Ce tableau, si piquant et pris sur le vif, n’est pourtant pas complètement exact : les causeurs que Wassenaer cherchait à éblouir n’étaient pas tous des partisans de la paix à tout prix ; il y en avait, au contraire, qui, justement fiers des victoires de Maurice, désiraient qu’il poussât sa pointe, et qui n’étaient pas disposés à laisser les bourgeois d’Amsterdam se faire les arbitres du sort du monde. A ceux-là Wassenaer tint aussi un langage approprié à leurs sentimens : il leur laissa entrevoir que, pour peu qu’on lui permit d’offrir à l’Angleterre des conditions sortables, après que la proposition aurait été rejetée, les États-généraux, se croyant dégagés, seraient libres de traiter séparément pour leur compte. C’est en particulier ce qu’il fit entendre au marquis de Fénelon, que d’Argenson lui avait envoyé pour le sonder et qui avait réside trop longtemps en Hollande, en qualité d’ambassadeur, pour qu’on pût espérer de lui faire illusion sur la vérité de la situation. — « vous le verrez, écrivait le marquis au ministre, vous attirer dans le principe d’embrasser à la fois la totalité de la paix générale : il en reconnaît cependant la difficulté et ne paraît pas éloigné de pouvoir en venir à penser que, pour y arriver, il faudra commencer par un bout[2]. » — L’avis était donné évidemment à d’Argenson pour le mettre en garde contre le piège qu’on s’apprêtait à lui tendre, en substituant à une capitulation particulière, qui devait être enlevée de haute lutte, une négociation générale qui tramerait indéfiniment en longueur.

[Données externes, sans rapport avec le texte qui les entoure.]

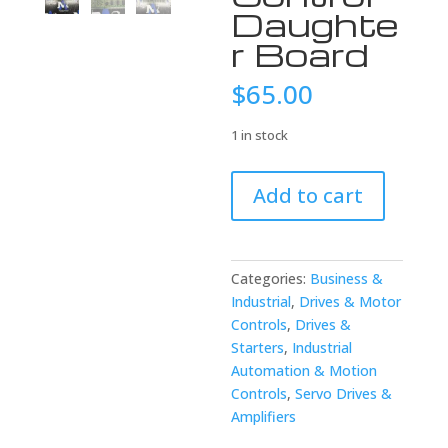
Daughte
r Board
$
65.00
1 in stock
USED
Add to cart
FANUC
A20B-
2900-
0610/02B
Categories:
Business &
Single
Industrial
,
Drives & Motor
Axis
Controls
,
Drives &
Control
Starters
,
Industrial
Daughter
Automation & Motion
Board
Controls
,
Servo Drives &
quantity
Amplifiers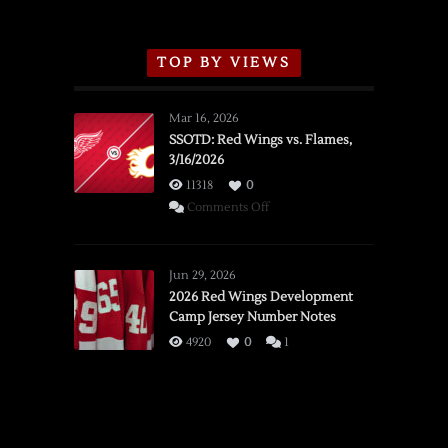
TOP BY VIEWS
Mar 16, 2026
SSOTD: Red Wings vs. Flames,
3/16/2026
11318
0
on
Comments Off
SSOTD:
Red
Wings
Jun 29, 2026
vs.
2026 Red Wings Development
Camp Jersey Number Notes
Flames,
3/16/2026
4920
0
1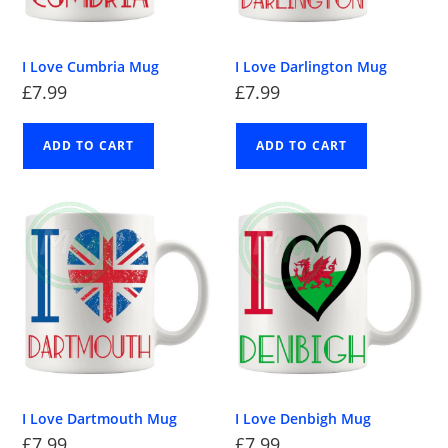
I Love Cumbria Mug
I Love Darlington Mug
£
7.99
£
7.99
ADD TO CART
ADD TO CART
I Love Dartmouth Mug
I Love Denbigh Mug
£
7.99
£
7.99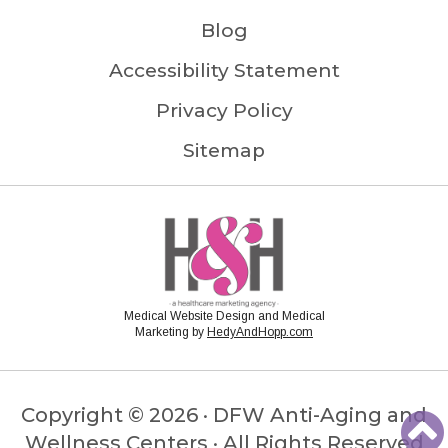
Blog
Accessibility Statement
Privacy Policy
Sitemap
Medical Website Design and Medical
Marketing by
HedyAndHopp.com
Copyright ©
2026 · DFW Anti-Aging and
Wellness Centers · All Rights Reserved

Effectivement, ce dont Wassenaer était averti d’avance, même en quittant La Haye, et ce dont il ne pouvait manquer de vouloir profiter, c’était des sentimens de modération instinctive dont

  1. Journal et Mémoires de d’Argenson, t. IV, p. 338.

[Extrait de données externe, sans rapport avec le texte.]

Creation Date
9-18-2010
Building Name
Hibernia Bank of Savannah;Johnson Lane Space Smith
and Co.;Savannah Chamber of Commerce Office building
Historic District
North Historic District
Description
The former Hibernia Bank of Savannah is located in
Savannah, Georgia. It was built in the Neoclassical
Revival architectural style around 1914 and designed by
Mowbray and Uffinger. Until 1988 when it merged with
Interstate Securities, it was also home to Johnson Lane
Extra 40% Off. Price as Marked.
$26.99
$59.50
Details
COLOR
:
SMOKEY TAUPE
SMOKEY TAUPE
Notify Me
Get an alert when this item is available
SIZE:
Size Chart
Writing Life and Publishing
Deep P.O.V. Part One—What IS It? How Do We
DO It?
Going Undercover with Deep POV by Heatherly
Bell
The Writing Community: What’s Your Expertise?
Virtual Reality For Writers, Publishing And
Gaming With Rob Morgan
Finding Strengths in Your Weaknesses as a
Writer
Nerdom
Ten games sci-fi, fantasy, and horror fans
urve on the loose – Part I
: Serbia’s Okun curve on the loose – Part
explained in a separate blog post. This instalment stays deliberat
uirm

  2. Fénelon à d’Argenson, 24 février 1746. (Correspondance de Hollande, — Ministère des affaires étrangères.) — C’est probablement à cet entretien que d’Argenson fait allusion quand il ajoute au tableau que je viens de citer cette remarque : « Il s’est encore engagé, dans plusieurs conversations sérieuses, à dire que si ses maîtres ne pouvaient déterminer à la paix labour de Londres, les États-généraux la feraient seuls, ce qui n’était pas vrai. » D’Argenson se trompait au moins sur les dispositions de Wassenaer lui-même ; car il résulte des dépêches de cet agent, publiées à La Haye, que bien qu’obligé, par ses instructions, à ne négocier que sur les bases d’une paix générale, il inclinait lui-même à accepter une paix séparée avec la neutralité au profit de la Hollande, et qu’il engageait son gouvernement à s’y résigner. (Voir Jonge : Histoire de la diplomatie pendant la guerre de la succession d’Autriche, publiée à La Haye en 1852, p. 187 et 189.)